**Problem to solve**
The lines to repeat are those below from the one containing "mạnh nhu cầu" down to the one containing "Sei un gestore?", both included; reproduce them exactly and nothing else.

• • •

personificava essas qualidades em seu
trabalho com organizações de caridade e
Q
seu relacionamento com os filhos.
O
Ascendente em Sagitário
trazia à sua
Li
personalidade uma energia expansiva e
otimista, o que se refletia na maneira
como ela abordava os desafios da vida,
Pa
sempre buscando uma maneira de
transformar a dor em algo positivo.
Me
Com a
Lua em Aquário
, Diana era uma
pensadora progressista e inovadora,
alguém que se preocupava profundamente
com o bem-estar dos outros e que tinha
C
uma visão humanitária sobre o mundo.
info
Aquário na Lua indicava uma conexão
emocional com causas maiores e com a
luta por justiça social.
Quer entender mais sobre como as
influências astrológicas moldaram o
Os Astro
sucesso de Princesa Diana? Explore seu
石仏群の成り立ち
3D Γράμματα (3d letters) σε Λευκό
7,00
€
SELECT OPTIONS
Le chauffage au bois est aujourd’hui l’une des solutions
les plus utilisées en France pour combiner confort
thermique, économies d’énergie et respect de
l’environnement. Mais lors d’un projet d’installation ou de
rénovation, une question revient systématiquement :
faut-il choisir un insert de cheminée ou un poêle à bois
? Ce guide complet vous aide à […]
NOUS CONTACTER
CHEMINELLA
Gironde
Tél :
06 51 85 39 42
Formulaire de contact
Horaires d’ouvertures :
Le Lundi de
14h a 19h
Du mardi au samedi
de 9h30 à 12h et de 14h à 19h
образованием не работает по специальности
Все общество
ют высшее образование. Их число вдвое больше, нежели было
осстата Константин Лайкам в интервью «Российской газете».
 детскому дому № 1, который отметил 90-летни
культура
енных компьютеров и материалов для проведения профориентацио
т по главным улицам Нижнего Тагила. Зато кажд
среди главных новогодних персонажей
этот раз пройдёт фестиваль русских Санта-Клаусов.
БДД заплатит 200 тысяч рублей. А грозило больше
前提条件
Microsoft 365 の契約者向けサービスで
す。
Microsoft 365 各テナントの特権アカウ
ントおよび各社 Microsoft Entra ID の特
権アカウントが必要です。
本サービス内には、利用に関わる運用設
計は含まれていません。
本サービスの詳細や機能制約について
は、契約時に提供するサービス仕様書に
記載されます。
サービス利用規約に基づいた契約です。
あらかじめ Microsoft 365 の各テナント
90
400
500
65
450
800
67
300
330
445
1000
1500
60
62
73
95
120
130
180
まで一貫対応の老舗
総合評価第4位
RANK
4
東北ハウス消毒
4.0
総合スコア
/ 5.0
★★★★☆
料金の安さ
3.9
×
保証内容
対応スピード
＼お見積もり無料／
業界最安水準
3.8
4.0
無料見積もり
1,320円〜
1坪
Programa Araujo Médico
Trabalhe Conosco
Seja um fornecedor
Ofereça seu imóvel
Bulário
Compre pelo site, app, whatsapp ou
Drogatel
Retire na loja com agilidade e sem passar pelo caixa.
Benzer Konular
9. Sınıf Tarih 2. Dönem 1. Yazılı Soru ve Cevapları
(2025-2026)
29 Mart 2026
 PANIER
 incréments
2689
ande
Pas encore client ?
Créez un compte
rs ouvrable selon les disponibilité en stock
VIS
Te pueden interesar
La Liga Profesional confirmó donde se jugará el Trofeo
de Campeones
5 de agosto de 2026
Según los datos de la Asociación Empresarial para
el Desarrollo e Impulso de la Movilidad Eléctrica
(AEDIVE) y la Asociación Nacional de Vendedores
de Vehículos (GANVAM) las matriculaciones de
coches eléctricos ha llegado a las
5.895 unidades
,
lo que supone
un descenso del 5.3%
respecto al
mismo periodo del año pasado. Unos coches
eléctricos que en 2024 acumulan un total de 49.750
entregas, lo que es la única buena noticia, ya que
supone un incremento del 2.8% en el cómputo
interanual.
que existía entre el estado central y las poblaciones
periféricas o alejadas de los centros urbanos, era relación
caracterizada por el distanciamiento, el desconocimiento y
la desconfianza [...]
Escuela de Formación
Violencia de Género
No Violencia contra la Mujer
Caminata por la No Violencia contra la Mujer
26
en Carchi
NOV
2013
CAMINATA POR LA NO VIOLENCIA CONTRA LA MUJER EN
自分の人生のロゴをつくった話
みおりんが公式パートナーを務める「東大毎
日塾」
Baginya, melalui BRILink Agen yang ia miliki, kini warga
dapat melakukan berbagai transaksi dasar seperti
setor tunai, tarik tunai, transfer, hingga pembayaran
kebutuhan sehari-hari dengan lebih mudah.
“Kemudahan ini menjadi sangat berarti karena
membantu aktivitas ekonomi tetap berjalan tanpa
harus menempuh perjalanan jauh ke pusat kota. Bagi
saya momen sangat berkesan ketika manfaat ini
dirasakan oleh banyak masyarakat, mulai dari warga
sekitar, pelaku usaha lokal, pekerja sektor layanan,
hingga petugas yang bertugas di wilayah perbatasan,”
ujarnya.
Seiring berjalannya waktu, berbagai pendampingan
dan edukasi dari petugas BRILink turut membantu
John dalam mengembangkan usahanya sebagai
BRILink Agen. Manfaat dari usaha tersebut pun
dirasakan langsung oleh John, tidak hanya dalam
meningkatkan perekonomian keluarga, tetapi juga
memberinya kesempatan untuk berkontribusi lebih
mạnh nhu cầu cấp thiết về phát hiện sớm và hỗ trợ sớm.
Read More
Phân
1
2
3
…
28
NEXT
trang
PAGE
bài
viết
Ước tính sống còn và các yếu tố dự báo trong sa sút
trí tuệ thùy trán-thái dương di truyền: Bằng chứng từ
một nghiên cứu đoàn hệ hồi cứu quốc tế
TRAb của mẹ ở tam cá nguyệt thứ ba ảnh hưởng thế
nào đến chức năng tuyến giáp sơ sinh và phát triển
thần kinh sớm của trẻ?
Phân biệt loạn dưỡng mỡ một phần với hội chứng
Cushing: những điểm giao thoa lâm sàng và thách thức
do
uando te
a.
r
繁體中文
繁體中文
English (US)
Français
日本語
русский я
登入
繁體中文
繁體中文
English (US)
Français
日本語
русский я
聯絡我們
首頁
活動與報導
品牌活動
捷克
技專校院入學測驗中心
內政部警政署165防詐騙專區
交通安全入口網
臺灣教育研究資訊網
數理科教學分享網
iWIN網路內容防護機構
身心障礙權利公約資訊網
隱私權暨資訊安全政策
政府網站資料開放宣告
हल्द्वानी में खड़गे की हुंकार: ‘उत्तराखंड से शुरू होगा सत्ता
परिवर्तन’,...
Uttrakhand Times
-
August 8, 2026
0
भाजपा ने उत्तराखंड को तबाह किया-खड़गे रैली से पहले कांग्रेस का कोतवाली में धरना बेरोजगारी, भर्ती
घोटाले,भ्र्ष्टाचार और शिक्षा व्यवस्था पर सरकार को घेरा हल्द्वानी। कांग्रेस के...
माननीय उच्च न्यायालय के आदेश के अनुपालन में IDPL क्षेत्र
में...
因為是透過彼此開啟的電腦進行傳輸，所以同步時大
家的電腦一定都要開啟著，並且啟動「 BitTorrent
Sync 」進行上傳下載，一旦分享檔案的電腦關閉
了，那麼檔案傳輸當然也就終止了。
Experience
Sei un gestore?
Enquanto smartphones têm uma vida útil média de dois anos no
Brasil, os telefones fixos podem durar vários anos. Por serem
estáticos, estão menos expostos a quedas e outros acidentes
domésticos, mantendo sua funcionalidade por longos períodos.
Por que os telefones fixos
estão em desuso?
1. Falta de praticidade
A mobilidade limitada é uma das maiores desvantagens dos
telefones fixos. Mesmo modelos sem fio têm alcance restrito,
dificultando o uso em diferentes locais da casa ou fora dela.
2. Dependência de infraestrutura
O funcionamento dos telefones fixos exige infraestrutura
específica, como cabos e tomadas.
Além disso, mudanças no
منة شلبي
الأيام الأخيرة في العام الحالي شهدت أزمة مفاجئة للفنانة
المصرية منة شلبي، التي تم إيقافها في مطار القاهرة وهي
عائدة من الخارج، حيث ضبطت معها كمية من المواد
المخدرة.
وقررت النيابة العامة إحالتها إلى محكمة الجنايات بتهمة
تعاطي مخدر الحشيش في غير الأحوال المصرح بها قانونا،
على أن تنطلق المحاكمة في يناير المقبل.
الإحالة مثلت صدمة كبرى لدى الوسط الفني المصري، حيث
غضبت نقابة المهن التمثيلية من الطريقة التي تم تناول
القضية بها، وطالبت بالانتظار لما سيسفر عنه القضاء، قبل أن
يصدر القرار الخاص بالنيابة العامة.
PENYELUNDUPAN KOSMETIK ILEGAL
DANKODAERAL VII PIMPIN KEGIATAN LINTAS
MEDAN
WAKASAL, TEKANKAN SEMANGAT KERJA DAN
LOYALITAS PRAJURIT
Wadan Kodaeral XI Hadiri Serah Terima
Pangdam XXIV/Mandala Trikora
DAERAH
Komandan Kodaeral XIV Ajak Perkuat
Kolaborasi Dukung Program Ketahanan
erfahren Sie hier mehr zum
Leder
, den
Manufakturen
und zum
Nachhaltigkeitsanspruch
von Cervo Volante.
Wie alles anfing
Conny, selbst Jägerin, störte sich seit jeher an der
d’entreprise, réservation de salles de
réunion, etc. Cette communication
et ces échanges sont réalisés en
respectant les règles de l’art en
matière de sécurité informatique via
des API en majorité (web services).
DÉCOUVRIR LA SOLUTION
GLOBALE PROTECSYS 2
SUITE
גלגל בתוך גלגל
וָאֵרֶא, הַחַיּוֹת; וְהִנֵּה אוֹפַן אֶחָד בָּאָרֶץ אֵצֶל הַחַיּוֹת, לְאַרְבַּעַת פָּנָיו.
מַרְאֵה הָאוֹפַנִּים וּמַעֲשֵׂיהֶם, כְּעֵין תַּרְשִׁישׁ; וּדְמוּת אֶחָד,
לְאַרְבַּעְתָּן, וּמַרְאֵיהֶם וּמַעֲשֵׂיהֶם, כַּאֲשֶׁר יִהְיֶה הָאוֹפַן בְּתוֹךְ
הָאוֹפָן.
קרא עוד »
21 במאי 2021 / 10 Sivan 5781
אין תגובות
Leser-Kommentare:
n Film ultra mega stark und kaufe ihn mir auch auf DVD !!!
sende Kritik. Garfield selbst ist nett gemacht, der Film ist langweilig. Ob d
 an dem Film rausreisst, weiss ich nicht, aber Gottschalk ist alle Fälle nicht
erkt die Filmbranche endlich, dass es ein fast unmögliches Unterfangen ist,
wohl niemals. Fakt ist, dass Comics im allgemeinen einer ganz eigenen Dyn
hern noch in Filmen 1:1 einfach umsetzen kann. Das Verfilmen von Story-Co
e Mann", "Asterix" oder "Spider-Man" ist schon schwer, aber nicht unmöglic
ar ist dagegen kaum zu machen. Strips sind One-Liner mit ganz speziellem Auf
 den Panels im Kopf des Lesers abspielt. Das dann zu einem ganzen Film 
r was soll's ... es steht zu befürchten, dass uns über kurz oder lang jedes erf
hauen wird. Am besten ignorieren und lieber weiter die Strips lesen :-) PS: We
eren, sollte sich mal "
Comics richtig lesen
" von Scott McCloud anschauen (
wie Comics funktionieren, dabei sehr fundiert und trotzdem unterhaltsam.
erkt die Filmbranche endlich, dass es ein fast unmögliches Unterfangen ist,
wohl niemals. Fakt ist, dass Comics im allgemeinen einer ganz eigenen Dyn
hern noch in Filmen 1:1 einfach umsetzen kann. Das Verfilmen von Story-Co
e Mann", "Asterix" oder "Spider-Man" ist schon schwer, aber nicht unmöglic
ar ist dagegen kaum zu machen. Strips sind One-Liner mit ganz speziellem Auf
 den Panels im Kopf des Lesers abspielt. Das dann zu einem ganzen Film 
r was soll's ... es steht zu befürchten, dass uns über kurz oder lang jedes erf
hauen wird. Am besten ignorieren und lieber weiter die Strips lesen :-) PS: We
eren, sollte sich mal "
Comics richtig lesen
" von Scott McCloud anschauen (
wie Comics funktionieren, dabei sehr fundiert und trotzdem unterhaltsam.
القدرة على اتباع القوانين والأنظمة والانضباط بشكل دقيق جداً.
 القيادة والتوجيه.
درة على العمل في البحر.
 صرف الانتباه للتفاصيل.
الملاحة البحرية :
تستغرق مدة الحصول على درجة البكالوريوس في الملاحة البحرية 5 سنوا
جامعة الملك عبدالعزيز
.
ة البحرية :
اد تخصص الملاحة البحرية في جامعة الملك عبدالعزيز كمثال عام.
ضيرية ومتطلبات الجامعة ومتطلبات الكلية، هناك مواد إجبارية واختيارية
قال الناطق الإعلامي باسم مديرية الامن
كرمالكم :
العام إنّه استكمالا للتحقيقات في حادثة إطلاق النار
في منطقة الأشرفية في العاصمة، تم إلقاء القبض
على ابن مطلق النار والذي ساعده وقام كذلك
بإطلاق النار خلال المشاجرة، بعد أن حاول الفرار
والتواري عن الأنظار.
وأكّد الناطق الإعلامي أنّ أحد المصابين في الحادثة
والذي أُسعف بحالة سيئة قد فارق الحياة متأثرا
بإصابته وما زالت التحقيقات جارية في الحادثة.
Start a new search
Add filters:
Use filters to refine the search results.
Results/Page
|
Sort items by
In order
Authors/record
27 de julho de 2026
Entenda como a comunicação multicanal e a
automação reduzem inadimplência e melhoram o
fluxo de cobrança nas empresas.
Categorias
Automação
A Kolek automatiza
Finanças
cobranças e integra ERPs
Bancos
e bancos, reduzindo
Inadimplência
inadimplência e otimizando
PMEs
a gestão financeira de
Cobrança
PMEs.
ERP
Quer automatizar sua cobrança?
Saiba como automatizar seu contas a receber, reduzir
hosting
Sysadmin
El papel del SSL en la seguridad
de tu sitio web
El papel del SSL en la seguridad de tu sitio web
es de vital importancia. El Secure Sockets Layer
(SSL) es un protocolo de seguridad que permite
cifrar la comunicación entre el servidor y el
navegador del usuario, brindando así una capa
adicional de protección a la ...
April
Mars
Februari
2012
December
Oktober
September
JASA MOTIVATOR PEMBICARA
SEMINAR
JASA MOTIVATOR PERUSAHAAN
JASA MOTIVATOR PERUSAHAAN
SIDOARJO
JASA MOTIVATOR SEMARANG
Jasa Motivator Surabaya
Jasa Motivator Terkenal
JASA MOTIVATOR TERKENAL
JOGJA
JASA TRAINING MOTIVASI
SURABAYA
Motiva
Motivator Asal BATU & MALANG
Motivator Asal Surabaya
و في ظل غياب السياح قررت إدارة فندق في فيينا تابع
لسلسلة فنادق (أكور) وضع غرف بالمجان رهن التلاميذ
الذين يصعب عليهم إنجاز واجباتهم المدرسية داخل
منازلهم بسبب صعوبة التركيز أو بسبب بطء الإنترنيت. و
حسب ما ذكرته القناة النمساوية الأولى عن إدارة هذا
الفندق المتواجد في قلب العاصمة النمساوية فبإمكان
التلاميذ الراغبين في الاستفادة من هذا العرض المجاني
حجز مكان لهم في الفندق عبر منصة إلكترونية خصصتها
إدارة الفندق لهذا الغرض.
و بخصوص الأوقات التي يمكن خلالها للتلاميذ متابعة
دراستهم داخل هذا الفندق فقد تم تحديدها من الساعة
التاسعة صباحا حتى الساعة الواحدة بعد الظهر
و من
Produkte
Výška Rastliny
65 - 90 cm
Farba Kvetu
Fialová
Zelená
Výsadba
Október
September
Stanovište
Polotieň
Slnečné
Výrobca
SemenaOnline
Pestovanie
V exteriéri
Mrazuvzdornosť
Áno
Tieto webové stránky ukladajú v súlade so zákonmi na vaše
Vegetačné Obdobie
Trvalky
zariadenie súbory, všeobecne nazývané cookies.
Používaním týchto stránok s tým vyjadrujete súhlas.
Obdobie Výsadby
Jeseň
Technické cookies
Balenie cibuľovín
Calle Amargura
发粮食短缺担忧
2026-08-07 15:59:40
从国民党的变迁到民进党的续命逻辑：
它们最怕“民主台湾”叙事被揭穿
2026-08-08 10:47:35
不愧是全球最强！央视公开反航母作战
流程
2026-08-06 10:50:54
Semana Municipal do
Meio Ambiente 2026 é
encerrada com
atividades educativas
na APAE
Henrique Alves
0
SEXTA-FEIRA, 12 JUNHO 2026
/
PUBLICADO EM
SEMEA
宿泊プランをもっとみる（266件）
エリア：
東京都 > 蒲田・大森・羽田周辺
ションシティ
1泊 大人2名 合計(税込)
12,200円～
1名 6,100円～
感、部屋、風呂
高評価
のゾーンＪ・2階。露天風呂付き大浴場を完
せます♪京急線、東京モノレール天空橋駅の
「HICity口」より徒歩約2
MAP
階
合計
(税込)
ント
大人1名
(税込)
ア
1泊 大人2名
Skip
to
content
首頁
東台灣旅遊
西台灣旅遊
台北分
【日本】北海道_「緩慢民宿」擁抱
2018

• • •

**Final answer**
mạnh nhu cầu cấp thiết về phát hiện sớm và hỗ trợ sớm.
Read More
Phân
1
2
3
…
28
NEXT
trang
PAGE
bài
viết
Ước tính sống còn và các yếu tố dự báo trong sa sút
trí tuệ thùy trán-thái dương di truyền: Bằng chứng từ
một nghiên cứu đoàn hệ hồi cứu quốc tế
TRAb của mẹ ở tam cá nguyệt thứ ba ảnh hưởng thế
nào đến chức năng tuyến giáp sơ sinh và phát triển
thần kinh sớm của trẻ?
Phân biệt loạn dưỡng mỡ một phần với hội chứng
Cushing: những điểm giao thoa lâm sàng và thách thức
do
uando te
a.
r
繁體中文
繁體中文
English (US)
Français
日本語
русский я
登入
繁體中文
繁體中文
English (US)
Français
日本語
русский я
聯絡我們
首頁
活動與報導
品牌活動
捷克
技專校院入學測驗中心
內政部警政署165防詐騙專區
交通安全入口網
臺灣教育研究資訊網
數理科教學分享網
iWIN網路內容防護機構
身心障礙權利公約資訊網
隱私權暨資訊安全政策
政府網站資料開放宣告
हल्द्वानी में खड़गे की हुंकार: ‘उत्तराखंड से शुरू होगा सत्ता
परिवर्तन’,...
Uttrakhand Times
-
August 8, 2026
0
भाजपा ने उत्तराखंड को तबाह किया-खड़गे रैली से पहले कांग्रेस का कोतवाली में धरना बेरोजगारी, भर्ती
घोटाले,भ्र्ष्टाचार और शिक्षा व्यवस्था पर सरकार को घेरा हल्द्वानी। कांग्रेस के...
माननीय उच्च न्यायालय के आदेश के अनुपालन में IDPL क्षेत्र
में...
因為是透過彼此開啟的電腦進行傳輸，所以同步時大
家的電腦一定都要開啟著，並且啟動「 BitTorrent
Sync 」進行上傳下載，一旦分享檔案的電腦關閉
了，那麼檔案傳輸當然也就終止了。
Experience
Sei un gestore?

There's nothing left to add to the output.